### [What you are asked to do]
Only one stretch of the data below is wanted: the lines from the one with "роботизації фронту" through the one with "NIKKOR Z 24-70 mm 1:4 S", repeated exactly.

### [Data records]

======

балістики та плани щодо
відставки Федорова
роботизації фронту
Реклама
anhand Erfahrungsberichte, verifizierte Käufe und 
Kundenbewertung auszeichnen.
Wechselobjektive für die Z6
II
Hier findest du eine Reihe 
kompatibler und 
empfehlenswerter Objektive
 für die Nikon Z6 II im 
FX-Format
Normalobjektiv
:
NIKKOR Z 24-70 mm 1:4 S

======

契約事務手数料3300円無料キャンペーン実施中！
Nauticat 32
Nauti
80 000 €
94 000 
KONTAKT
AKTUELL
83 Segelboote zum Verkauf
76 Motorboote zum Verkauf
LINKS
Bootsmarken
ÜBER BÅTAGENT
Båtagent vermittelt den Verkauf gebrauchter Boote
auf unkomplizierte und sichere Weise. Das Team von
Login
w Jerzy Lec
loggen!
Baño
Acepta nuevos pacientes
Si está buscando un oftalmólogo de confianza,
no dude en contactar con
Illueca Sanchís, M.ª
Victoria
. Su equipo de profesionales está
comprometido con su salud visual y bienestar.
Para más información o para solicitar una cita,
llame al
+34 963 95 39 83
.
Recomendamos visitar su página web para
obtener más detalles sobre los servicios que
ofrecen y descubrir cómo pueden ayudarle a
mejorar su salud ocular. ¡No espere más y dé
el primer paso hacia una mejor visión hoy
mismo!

======

### [Solved problem]
роботизації фронту
Реклама
anhand Erfahrungsberichte, verifizierte Käufe und 
Kundenbewertung auszeichnen.
Wechselobjektive für die Z6
II
Hier findest du eine Reihe 
kompatibler und 
empfehlenswerter Objektive
 für die Nikon Z6 II im 
FX-Format
Normalobjektiv
:
NIKKOR Z 24-70 mm 1:4 S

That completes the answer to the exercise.